То было мое первое распоряжение на посту генерального уполномоченного рейха, оно многим людям дало свободу, но не 13 тысячам, а такое число мне порой называли представители местного населения, а примерно 370 персонам. Список арестованных под видом большевиков лиц я положил перед латышскими социалистами и сказал, что отпущу любого, кого они сами сочтут неопасным. Тогда они задумались и заметили, что это придется решить мне самому. Однако я не собирался их выпускать из клещей и потребовал от них обоснования. Тогда они заявили, что уж лучше бы я оставил их всех в тюрьме. Некоторых я все же отпустил, в тех случаях, когда приходили члены семей и я лично убеждался в их нужде, а также мог поверить в добрые намерения. Насчет всех прочих я позднее, в начале декабря, поступил как Пилат, передавший иудеям их царя, – я передал их образованному тем временем ведомству юстиции латышской республики[86]
, которое было, правда, не слишком радо такому подарку.В тот же день, 15 ноября, я отменил цензуру прессы и запрет на публичные собрания. Однако остался в силе запрет на основание новых газет без германского разрешения. Я немедленно позволил социалистам выпускать ежедневную газету и приказал выделить им бумагу. Большевикам в газете я отказал.
Рижские большевики немало досаждали мне с первого же дня моей деятельности. Едва исполнительным инстанциям стало известно распоряжение о свободе собраний, как я уже имел счастье визита большевистской делегации, которая потребовала разрешения на семь публичных акций и на выпуск ежедневной газеты. Из семи собраний я разрешил им три, однако при условии, что на всех трех собраниях сначала они предоставят слово мне.

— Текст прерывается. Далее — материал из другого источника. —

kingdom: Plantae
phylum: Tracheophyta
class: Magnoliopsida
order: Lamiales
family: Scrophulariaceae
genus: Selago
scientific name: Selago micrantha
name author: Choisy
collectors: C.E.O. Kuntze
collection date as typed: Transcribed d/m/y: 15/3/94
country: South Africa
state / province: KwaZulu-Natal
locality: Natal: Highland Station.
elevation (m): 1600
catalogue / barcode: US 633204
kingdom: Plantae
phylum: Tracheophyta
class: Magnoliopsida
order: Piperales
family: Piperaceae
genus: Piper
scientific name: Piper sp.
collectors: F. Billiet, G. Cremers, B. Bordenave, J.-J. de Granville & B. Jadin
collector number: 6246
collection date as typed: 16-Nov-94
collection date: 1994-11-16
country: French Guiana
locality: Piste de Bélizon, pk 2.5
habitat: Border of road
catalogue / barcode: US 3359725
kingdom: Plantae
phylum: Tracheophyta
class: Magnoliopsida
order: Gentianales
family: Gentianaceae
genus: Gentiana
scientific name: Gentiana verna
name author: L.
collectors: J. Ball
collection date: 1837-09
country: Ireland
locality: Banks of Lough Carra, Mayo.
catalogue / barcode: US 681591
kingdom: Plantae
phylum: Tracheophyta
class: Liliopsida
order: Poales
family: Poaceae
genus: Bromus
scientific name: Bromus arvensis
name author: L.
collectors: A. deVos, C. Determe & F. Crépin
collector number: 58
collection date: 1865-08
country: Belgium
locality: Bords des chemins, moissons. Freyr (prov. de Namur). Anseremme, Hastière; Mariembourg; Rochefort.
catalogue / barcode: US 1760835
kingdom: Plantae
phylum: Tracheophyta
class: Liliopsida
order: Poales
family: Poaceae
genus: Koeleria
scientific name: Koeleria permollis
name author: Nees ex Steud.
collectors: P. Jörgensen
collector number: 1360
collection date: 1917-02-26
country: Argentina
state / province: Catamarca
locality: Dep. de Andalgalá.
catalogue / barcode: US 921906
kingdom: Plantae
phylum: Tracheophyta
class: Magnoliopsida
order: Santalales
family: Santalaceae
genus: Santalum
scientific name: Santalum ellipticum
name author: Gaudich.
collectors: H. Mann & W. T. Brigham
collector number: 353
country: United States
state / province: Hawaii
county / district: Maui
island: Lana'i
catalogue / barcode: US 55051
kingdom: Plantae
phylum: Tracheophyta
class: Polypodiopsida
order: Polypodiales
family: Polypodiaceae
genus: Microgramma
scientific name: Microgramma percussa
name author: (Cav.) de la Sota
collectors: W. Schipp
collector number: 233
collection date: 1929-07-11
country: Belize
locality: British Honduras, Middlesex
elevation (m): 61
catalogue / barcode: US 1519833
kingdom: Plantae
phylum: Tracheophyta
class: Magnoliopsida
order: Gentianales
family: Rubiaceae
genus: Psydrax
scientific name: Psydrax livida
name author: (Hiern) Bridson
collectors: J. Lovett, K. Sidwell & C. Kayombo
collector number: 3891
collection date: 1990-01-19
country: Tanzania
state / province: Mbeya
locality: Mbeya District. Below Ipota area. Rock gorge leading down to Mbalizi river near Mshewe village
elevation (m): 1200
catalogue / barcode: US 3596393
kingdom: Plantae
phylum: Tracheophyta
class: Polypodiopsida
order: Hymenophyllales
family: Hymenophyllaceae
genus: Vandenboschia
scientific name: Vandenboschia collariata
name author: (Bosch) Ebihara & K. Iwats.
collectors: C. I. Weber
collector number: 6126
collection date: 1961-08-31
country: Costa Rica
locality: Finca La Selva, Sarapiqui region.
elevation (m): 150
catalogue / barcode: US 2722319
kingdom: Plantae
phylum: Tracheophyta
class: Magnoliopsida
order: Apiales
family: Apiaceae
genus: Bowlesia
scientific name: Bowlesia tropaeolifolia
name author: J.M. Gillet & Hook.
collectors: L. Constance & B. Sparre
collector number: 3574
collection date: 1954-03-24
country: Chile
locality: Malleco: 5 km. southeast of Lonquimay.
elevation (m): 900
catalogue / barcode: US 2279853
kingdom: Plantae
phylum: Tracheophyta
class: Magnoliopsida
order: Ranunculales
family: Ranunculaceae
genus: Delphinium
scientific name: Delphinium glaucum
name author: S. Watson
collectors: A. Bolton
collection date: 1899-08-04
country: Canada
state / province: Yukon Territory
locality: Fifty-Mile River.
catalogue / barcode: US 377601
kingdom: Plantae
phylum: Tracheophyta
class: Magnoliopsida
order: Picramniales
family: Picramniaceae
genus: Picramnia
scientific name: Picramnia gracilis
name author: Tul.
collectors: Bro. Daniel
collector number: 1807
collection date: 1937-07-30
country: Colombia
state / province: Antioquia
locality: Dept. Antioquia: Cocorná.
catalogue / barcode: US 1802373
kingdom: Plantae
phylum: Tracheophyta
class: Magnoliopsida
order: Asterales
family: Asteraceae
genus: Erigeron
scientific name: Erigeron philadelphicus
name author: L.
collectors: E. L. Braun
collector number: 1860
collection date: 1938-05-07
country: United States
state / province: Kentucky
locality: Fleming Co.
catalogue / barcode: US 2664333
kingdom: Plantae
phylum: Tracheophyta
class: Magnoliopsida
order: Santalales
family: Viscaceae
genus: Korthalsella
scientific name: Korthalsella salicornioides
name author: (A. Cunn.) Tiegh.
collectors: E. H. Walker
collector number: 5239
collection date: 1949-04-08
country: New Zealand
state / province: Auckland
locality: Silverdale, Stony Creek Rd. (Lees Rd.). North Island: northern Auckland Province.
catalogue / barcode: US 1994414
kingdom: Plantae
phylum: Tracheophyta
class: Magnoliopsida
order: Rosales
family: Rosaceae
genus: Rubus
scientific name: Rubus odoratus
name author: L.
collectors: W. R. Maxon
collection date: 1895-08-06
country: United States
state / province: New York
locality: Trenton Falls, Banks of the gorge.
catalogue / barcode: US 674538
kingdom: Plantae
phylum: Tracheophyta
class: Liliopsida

Они пообещали мне это. Газету я запретил, но они по этому поводу приходили еще не раз. Из собраний я посетил только одно, ведь только там имело смысл говорить. Я рассказал кое-что о перевороте в Германии – что теперь следовало бы искать взаимопонимания между народами, и желание наше – жить в добрососедских отношениях с латышским народом. Германская революция не будет в точности соответствовать их основанным на русском примере представлениям, однако именно в этом ее преимущество. Я привел несколько напрашивающихся исторических примеров относительно сути революции и сказал, что самые масштабные из революций зачастую оцениваются как таковые лишь спустя поколение, в то время как кровопролитные сцены, которые полагают революциями, представляют собой, возможно, неизбежные, однако в любом случае не имеющие значения побочные явления. Я говорил так, как выступал бы перед гамбургскими или лейпцигскими рабочими. Собравшиеся слушали меня сначала довольно спокойно, но когда я продолжил, меня подняли на смех. Так что я оставил там только молодого латыша-студента, служившего мне переводчиком. Потом он пересказал мне такую сцену:
Голоса из зала: «Почему здесь позволяют говорить германским меньшевикам?»
Председательствующий: «Иначе он не разрешил бы наши собрания».
Голос: «Мы чувствуем себя оскорбленными!»
Председательствующий: «Вам следовало бы сказать это ему, когда он говорил».
Голос: «Мы еще скажем ему это! Мы будем ходить по щиколотку в крови немцев!»
Председательствующий: «Надеемся на это, однако сейчас нам не следует об этом говорить, власть пока у меньшевиков».
Большой шум – овации – негодование.
Еще трижды или четырежды приходили ко мне лидеры большевиков и досаждали мне своими требованиями насчет газеты. Даже тот, кто никогда не хотел показаться невежливым, вынужден был стать таковым по отношению к этим людям. Однажды вечером я четырежды отказывал им в приеме, но они стояли на своем и повторяли свои требования раз за разом. Наконец я попытался с ними откланяться. Они этого не желали. Я вызвал двух ординарцев и приказал им выпроводить этих людей. Тогда они ушли, но на следующий вечер вернулись опять, один из ординарцев пригласил их в мою комнату. Тогда я сказал им, что готов позволить им выпускать газету, если они приведут доказательства того, что в настоящий момент на территории, контролируемой Советским правительством, выходит хоть одна небольшевистская газета[87]
. Вероятно, примерно так же в старых рассказах о святых действовал воздетый перед собой крест на черта – как теперь это требование отразилось на латышских большевиках. Со злобной бранью и ворчанием они ушли. Потом они заходили еще раз, чтобы получить разрешение на примерно 20 еще собраний, где должны были быть избраны советы рабочих депутатов. Я велел им убираться, а когда они все же стали проводить собрания, приказал военным открыть огонь и этим рассеять собиравшуюся было демонстрацию. И тогда в германской прессе пошли на меня первые нападки – меня обвиняли в «политике насилия» по милитаристскому образцу, причем по приказу «балтийских баронов», верным рабом которых я с той поры и стал считаться.Однако же это описание довольно далеко зашло вперед по сравнению с обгонявшими друг друга событиями.